We sell books, of course. Cave Art Press was represented at two functions in October on the same weekend. We simply divided and conquered. Cissy Miller and Lisa Wright attended the PNBA tradeshow in Tacoma; and I presented at Write on the Sound conference in Edmonds. Here’s a brief account of what we learned:
Cissy Miller, Marketing Director:
I just attended my first book trade show. Although I was briefed, instructed, and warned, I wasn’t prepared for the mob of booksellers who swarmed the exhibitors’ hall. Our display table was by far the most attractive. Who wouldn’t be lured by a basket containing a huge chunk of smoked salmon, a jug of hooch from a local distillery, and our three latest titles? Our books were beautifully displayed, and our discount offer available. My colleague, Lisa, and I were eager to wax eloquent about these new titles, which we did—a lot. But honestly, I think our bowl of candy corn kept the booksellers revisiting. Don’t get me wrong; the show was a resounding success. I met booksellers from all over the west coast and I was able to make connections and get a real feeling for this business that is new to me. I realized how lucky I am to be working for such an amazing publishing company. Next year I’ll bring two bags of candy corn.
Kathleen Kaska, Marketing Director:
Working at Cave Art Press for two years, I’ve learned a lot about marketing. I learned even more at Beth Jusino’s Write on the Sound presentation, Market While You Write. Beth is a freelance editor, award-winning writer, teacher, and publishing consultant. She takes the anxiety out of marketing by promoting six building tools for authors, which also apply to publishers or anyone operating a small business. It’s not necessary to use all six, but the first is a must. Here they are (summarized) with a few comments of my own:
1. Authors must have and build a mailing list—e-mail, not snail-mail. (This is a quick and easy way to post announcements and news, usually through a newsletter like Mail Chimp or Constant Contact.)
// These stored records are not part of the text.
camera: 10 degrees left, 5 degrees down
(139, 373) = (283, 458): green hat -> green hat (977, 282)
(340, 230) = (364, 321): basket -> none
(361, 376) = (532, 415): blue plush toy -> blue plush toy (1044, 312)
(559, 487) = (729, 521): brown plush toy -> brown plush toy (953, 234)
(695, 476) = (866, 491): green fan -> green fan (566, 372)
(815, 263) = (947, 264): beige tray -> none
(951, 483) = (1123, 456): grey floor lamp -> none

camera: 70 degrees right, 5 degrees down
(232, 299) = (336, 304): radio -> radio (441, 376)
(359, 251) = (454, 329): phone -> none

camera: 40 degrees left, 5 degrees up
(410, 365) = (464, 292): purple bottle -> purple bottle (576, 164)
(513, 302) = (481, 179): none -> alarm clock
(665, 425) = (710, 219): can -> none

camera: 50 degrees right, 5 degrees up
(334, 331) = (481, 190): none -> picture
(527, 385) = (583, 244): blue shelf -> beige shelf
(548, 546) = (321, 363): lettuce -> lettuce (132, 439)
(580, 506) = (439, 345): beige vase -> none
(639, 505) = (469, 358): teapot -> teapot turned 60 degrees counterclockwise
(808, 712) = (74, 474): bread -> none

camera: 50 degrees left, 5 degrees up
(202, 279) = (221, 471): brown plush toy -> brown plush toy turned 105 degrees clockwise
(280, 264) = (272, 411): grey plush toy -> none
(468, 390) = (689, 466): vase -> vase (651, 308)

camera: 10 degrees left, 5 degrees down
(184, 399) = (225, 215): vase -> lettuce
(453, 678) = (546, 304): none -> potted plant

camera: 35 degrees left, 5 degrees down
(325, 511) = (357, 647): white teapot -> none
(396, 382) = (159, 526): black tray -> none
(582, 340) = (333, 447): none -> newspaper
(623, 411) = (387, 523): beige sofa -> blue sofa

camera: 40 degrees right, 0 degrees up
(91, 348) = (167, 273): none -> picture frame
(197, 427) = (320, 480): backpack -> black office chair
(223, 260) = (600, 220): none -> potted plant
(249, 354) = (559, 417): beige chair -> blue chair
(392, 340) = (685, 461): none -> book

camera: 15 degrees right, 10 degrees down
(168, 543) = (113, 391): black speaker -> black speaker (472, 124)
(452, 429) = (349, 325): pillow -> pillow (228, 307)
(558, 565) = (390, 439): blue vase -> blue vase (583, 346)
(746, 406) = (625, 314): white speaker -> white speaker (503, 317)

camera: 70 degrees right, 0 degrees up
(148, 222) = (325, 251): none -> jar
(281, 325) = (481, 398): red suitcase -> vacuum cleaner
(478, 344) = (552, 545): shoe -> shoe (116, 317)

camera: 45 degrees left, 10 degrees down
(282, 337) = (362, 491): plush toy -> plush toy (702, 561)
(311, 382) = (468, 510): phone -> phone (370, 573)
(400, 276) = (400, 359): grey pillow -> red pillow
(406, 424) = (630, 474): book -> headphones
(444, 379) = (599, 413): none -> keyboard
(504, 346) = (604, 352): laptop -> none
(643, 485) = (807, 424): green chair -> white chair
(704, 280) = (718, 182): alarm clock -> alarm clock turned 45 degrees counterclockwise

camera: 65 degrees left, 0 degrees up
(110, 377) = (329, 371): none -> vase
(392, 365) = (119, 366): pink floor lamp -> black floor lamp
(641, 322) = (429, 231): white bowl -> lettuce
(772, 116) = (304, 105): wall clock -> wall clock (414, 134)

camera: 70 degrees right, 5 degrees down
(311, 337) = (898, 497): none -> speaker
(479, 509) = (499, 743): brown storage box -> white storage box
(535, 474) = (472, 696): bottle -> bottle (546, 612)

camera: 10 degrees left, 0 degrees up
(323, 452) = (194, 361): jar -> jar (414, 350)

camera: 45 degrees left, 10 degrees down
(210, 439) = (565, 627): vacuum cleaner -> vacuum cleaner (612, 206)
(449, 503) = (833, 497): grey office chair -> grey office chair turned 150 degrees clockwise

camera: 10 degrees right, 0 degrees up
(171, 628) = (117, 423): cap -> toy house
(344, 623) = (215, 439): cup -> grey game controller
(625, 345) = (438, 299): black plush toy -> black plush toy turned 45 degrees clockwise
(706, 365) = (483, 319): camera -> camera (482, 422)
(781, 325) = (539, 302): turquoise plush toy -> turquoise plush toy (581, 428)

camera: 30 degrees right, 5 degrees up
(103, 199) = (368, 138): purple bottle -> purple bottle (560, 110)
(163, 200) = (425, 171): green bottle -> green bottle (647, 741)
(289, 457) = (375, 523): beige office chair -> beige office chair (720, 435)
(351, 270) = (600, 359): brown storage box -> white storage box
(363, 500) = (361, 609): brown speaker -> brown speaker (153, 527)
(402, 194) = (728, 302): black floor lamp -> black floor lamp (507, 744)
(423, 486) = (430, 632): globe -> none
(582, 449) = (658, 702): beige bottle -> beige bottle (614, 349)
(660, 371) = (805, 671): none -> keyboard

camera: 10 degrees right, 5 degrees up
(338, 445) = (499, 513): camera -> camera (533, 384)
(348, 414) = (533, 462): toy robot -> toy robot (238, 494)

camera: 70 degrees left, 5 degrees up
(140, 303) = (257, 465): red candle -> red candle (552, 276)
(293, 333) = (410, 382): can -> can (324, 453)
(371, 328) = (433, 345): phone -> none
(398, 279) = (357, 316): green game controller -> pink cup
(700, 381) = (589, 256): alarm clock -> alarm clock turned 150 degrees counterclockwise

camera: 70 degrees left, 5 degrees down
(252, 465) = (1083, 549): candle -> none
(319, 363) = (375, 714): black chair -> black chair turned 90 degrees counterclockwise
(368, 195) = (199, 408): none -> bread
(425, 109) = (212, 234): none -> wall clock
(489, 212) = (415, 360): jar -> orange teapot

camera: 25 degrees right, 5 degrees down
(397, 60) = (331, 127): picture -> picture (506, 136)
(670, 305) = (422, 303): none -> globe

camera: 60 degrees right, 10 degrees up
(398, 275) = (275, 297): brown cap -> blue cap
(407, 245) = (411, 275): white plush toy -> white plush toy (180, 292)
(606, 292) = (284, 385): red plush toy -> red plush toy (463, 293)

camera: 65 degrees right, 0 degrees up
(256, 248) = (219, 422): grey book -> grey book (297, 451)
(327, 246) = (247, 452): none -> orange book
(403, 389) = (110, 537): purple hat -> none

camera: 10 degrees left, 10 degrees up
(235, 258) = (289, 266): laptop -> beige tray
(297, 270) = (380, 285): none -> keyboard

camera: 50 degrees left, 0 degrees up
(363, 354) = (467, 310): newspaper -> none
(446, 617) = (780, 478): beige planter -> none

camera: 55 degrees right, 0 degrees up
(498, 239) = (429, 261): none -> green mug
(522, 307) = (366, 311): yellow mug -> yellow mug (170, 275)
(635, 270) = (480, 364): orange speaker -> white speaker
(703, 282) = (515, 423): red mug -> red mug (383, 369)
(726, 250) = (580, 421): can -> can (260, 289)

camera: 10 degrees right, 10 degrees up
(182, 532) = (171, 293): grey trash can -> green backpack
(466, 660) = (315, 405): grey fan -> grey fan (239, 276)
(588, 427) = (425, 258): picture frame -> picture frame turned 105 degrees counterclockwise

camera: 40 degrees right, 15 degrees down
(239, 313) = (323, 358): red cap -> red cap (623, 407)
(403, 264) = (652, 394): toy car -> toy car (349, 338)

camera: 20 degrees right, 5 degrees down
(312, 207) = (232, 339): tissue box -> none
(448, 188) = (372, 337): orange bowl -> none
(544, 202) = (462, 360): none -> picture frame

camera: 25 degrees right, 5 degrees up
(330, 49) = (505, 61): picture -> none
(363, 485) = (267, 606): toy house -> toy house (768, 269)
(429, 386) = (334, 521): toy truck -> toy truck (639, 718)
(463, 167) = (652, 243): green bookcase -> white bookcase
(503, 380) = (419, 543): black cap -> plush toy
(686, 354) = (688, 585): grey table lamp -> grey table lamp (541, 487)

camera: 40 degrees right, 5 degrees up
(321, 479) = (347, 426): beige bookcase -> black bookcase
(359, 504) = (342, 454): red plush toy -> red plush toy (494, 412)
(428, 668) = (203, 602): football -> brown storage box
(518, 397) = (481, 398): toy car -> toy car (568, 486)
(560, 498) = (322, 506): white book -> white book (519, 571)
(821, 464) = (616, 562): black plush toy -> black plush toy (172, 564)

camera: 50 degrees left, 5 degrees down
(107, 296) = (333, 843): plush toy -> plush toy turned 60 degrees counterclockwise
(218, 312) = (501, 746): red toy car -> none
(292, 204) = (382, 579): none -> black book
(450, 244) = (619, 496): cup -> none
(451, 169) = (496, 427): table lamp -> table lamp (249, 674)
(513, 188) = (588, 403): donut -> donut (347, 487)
2. Publish articles associated with your book in literary journals and magazines. (This is free advertising and it’s a bonus if you get paid to write the article.)
3. Create a blog, which can be part of your website, to provide your readers with helpful tidbits about a topic in which you’re are well-versed. (Cave Art Press has the Five-Minute Writing Tip, which is sent in our newsletter.)
4. Build a social network on Facebook, Twitter, Pinterest, LinkedIn, Instagram, Goodreads, etc. (Facebook and Twitter are used most often. Facebook is your very own group and Twitter is more universal.)
5. Volunteer when you attend a conference. (When I presented at the Sherlock Holmes conference in Seattle a couple of years ago, I volunteered a few hours during that weekend. This gave me additional opportunities to meet people and talk about my books.)
6. Schedule public speaking engagements. Beth calls this “getting on the platform.” (Nowadays, authors must do more than arrange for book signings at book stores. Great venues for talking about your book are libraries, community organizations, conferences, book shows, or any locations associated with your book. For example, if your book has an environmental focus, contact nature centers, wildlife organizations, and museums. Not everyone is comfortable speaking in public. If it terrifies you, start with more intimate settings, like a book group, especially one that’s read your book. A book-launch party is also an informal way of promoting. Think of it as a cocktail party with your book as the main topic of conversation. Organize a panel with other authors so you’re not alone. Toast Masters helps you learn to develop speaking skills with positive feedback. But really, the more you do it, the easier it gets. Start with the tools you’re most comfortable with and build momentum as you gain confidence.